Who Needs Original Content? OUYA To Launch With Nintendo 64, SNES And NES Emulation Support

The OUYA Android-based gaming console is getting ready for its debut: the stated beginning shipping date for Kickstarter backers is March 28. At launch, it sill isn’t clear exactly how many software titles the console will offer, but a new report suggests that at the very least, early backers will have emulators to play with on the small, inexpensive console.

OUYA forum admin and owner Ed Krassenstein said in a post on his site that EMUya, a NES emulator, has been submitted to OUYA for review and should definitely be available at launch, and a couple of SNES emulation options are confirmed, including the SuperGNES and the Mupen64Plus Nintendo 64 emulators.
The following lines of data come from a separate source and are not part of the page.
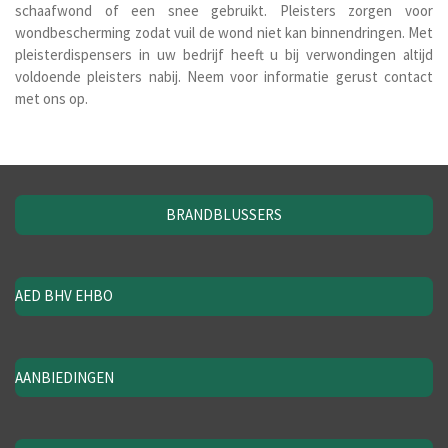
schaafwond of een snee gebruikt. Pleisters zorgen voor
wondbescherming zodat vuil de wond niet kan binnendringen. Met
pleisterdispensers in uw bedrijf heeft u bij verwondingen altijd
voldoende pleisters nabij. Neem voor informatie gerust contact
met ons op.
BRANDBLUSSERS
AED BHV EHBO
AANBIEDINGEN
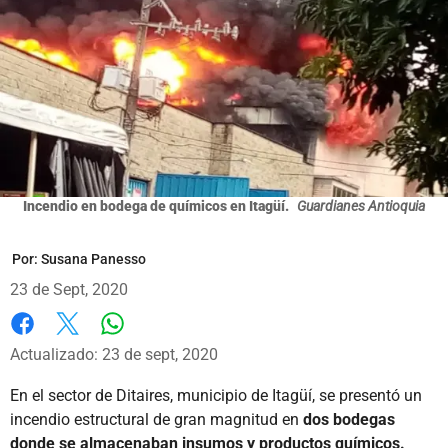
Incendio en bodega de químicos en Itagüí.
Guardianes Antioquia
Por:
Susana Panesso
23 de Sept, 2020
Whatsapp
Facebook
X
Actualizado: 23 de sept, 2020
En el sector de Ditaires, municipio de Itagüí, se presentó un
incendio estructural de gran magnitud en
dos bodegas
donde se almacenaban insumos y productos químicos.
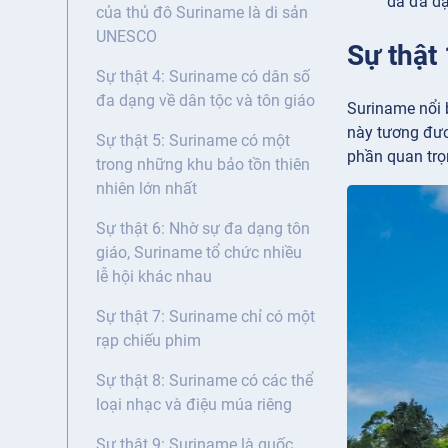
dã đa dạ
của thủ đô Suriname là di sản
UNESCO
Sự thật
Sự thật 4: Suriname có dân số
đa dạng về dân tộc và tôn giáo
Suriname nổi 
này tương đươn
Sự thật 5: Suriname có một
phần quan trọ
trong những khu bảo tồn thiên
nhiên lớn nhất
Sự thật 6: Nhờ sự đa dạng tôn
giáo, Suriname tổ chức nhiều
lễ hội khác nhau
Sự thật 7: Suriname chỉ có một
rạp chiếu phim
Sự thật 8: Suriname có các thể
loại nhạc và điệu múa riêng
Sự thật 9: Suriname là quốc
The Mupen64Plus project is also said to be available at launch, with the developer behind it posting that it has already been approved by OUYA for inclusion in the official store.

Emulators on OUYA aren’t new in and of themselves. Back in January, footage surfaced of the developer kits of the console running Nintendo 64 games, as well as SNES titles. Emulation support appears to even be sanctioned at the top: the N64 emulator’s inclusion in the actual OUYA store proper means users shouldn’t even have to sideload the titles themselves to get access. We’ve reached out to OUYA to see if it has an official stance on emulation and its acceptability on the OUYA platform, and will update if they respond.
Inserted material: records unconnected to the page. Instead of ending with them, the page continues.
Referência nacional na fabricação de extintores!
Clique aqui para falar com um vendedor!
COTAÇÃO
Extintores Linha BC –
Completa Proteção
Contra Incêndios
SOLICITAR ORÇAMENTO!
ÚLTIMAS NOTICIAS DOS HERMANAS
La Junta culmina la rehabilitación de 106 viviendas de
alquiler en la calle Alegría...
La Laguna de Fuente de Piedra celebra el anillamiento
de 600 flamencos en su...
Whether or not it gets the “official” nod, emulators coming to OUYA is a good thing for the upstart. A lot of the apprehension around the console’s upcoming launch centers around how much content it will be able to offer at launch, and the quality of that content. OUYA has been making a point of announcing as many software partners as possible, but it still isn’t exactly clear what the launch lineup will look like when it first becomes widely available for consumers.

Emulators mean that at least early adopters will have a rich selection of software to choose from, even if that content isn’t exactly “legal” to use. But emulators are freely available for virtually every platform out there, including Android smartphones and media center PCs. OUYA might succeed by finally making the tech truly plug-and-play, by integrating it into a set-top device designed to be used from a couch with a gamepad. The appeal will still be limited, but it might be enough to keep user attention as OUYA ramps up for its big splashy retail and wide consumer market launch later on this year.